Output: two US patents
Collaborators: Weijia Wang, Daniel A. Shurman

Computational Haptics

Margaret Minsky with force-feedback joystick (photo by Peter Menzel) Haptic simulation detail
Haptic hardware Haptic hardware detail

At the MIT Media lab, I created the lateral force algorithm for texture simulation, a seminal contribution to the field of force-feedback haptics, which is now used in consumer devices, medical simulations, and theme parks. My work on haptic materials and textures contributed to the design of two generations of Force-Feedback joystick hardware. Concurrently, as a Visiting Scholar at the Computer Science Dept of the University of North Carolina, I developed a software platform for the texture simulation research, supervised undergraduates, and was awarded a University Research Grant from Apple Computer.

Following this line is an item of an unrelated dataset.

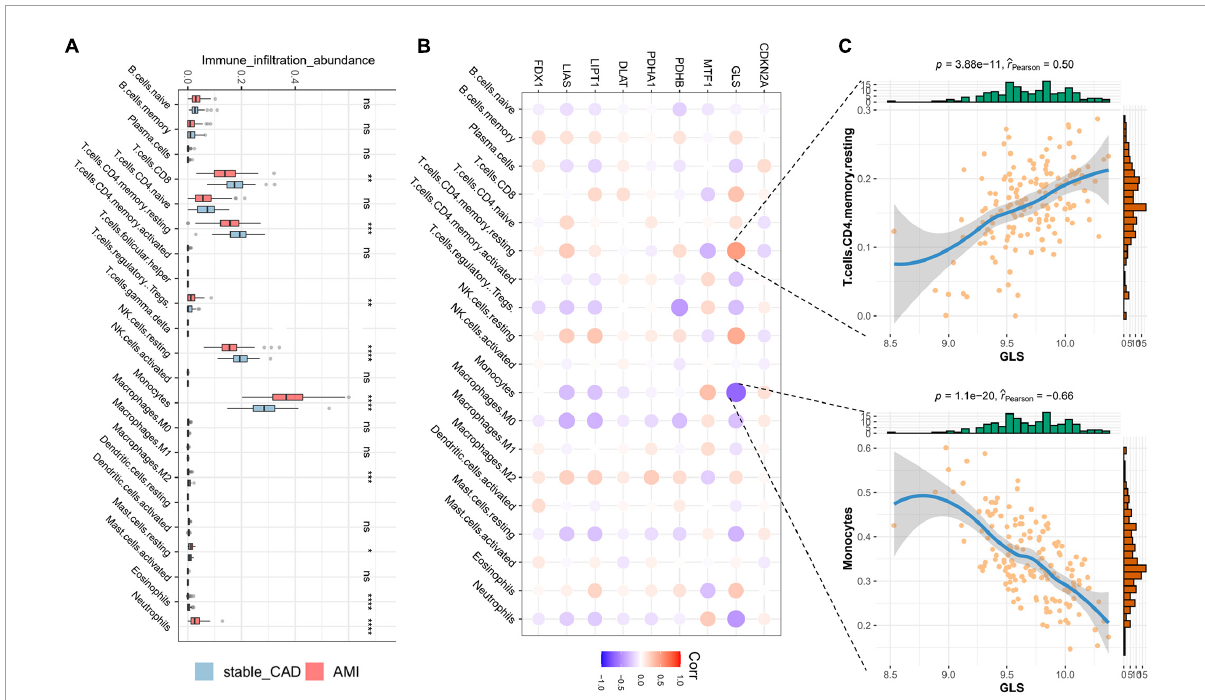
FIGURE4 Landscape of immune cells and the correlation degree between cuproptosis-related genes (CRGs) and immune cells. (A) The boxplot of differential expression of immune cells in AMI (stable_CAD: stable coronary heart disease, AMI: acute myocardial infarction). (B) The heatmap of the correlation degree between CRGs and immune cells (the darker the color and the larger the graph, the more relevant it is. Red is positive, and purple is negative). (C) Correlation between GLS and T cells. CD4 memory resting as well as monocytes. * P < 0.05, ** P < 0.01, *** P < 0.001, **** P <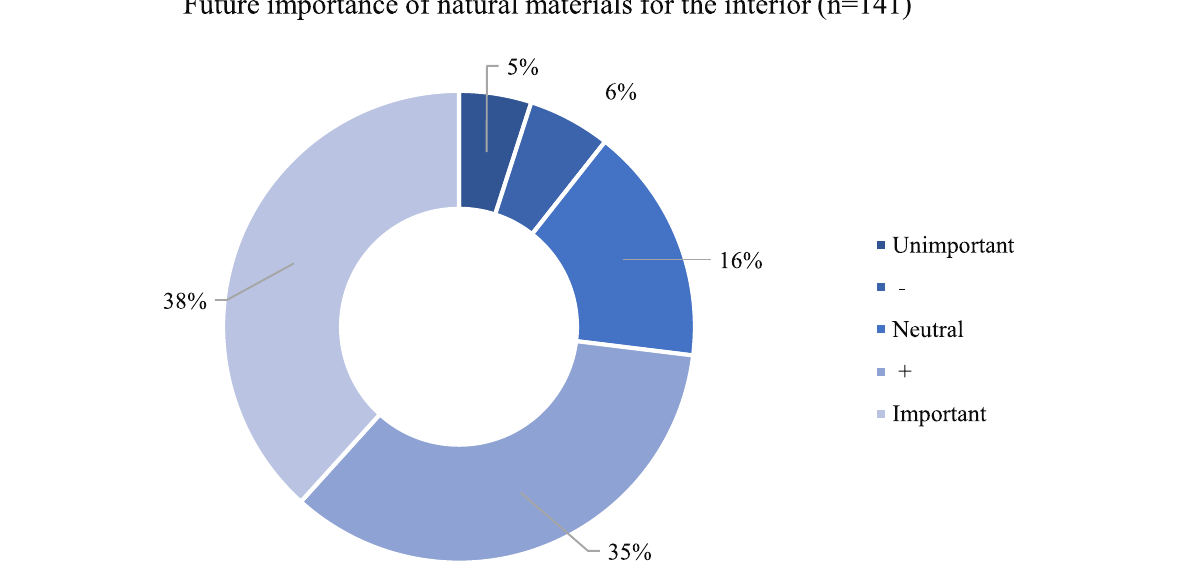
Fig. 10 Future importance of natural materials for the interior ( n = 141). Source: Own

Output: hardware/software systems, multiple journal and conference papers, doctoral thesis
Collaborators: Susan Lederman, Oliver Steele, Ming Ouh-young, Max Behensky, Douglas Milliken

Manipulating Simulated Objects with Real-World Gestures

Gesture input prototype Gesture parser interaction

A flexible interface to computing environments was provided by gestural input to a capacitive touch screen mounted on a novel configuration of strain-gauge force sensors. We describe a prototype system that recognizes some types of single-finger gestures and uses these gestures to manipulate displayed objects. An experimental gesture input device yields information about single finger gestures in terms of position, pressure, and shear forces on a screen. The gestures are classified by a “gesture parser” and used to control actions in a fingerpainting program, an interactive computing system designed for young children, and an interactive digital logic simulation.